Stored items
◇ ◇ ◇ ◇ ◇ ◇ ◇

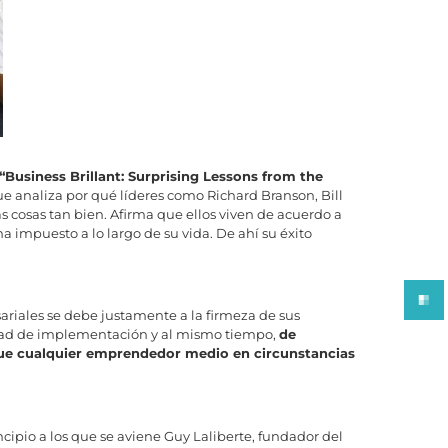
“Business Brillant: Surprising Lessons from the
ue analiza por qué líderes como Richard Branson, Bill
as cosas tan bien. Afirma que ellos viven de acuerdo a
ha impuesto a lo largo de su vida. De ahí su éxito
ariales se debe justamente a la firmeza de sus
idad de implementación y al mismo tiempo,
de
 que cualquier emprendedor medio en circunstancias
ncipio a los que se aviene Guy Laliberte, fundador del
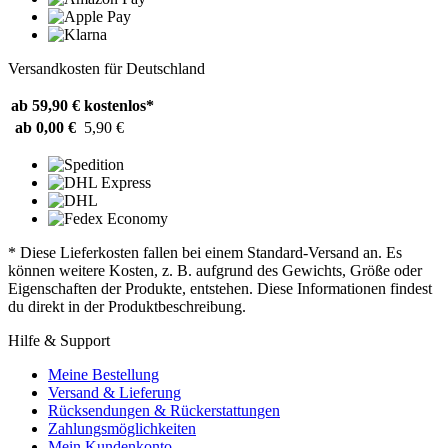
Versandkosten für Deutschland
ab 59,90 €
kostenlos*
ab 0,00 €
5,90 €
* Diese Lieferkosten fallen bei einem Standard-Versand an. Es
können weitere Kosten, z. B. aufgrund des Gewichts, Größe oder
Eigenschaften der Produkte, entstehen. Diese Informationen findest
du direkt in der Produktbeschreibung.
Hilfe & Support
Meine Bestellung
Versand & Lieferung
Rücksendungen & Rückerstattungen
Zahlungsmöglichkeiten
Mein Kundenkonto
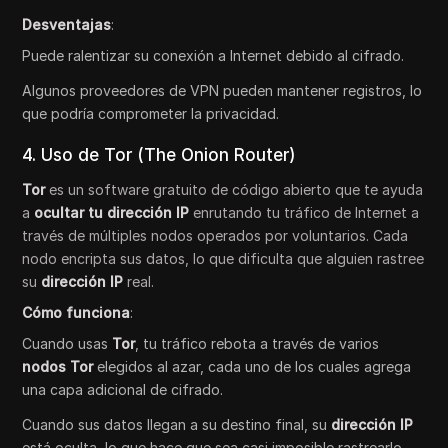
Desventajas
:
Puede ralentizar su conexión a Internet debido al cifrado.
Algunos proveedores de VPN pueden mantener registros, lo
que podría comprometer la privacidad.
4. Uso de Tor (The Onion Router)
Tor
es un software gratuito de código abierto que te ayuda
a
ocultar tu dirección IP
enrutando tu tráfico de Internet a
través de múltiples nodos operados por voluntarios. Cada
nodo encripta sus datos, lo que dificulta que alguien rastree
su
dirección IP
real.
Cómo funciona
:
Cuando usas
Tor
, tu tráfico rebota a través de varios
nodos Tor
elegidos al azar, cada uno de los cuales agrega
una capa adicional de cifrado.
Cuando sus datos llegan a su destino final, su
dirección IP
está oculta, lo que hace que sea casi imposible rastrearlo.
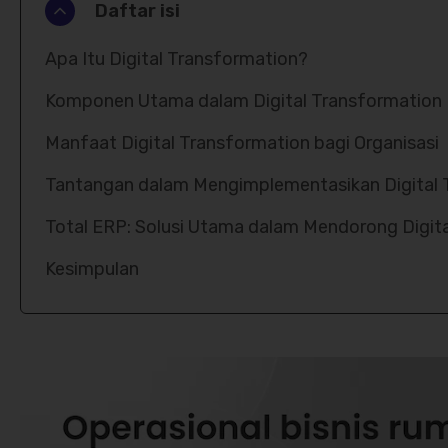
Daftar isi
Apa Itu Digital Transformation?
Komponen Utama dalam Digital Transformation
Manfaat Digital Transformation bagi Organisasi
Tantangan dalam Mengimplementasikan Digital 
Total ERP: Solusi Utama dalam Mendorong Digit
Kesimpulan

◇ ◇ ◇ ◇ ◇ ◇ ◇

> **TASK GOAL**
Return only the number of lines in the entries that contain the string "cifrado".

> **YOUR RESPONSE**
2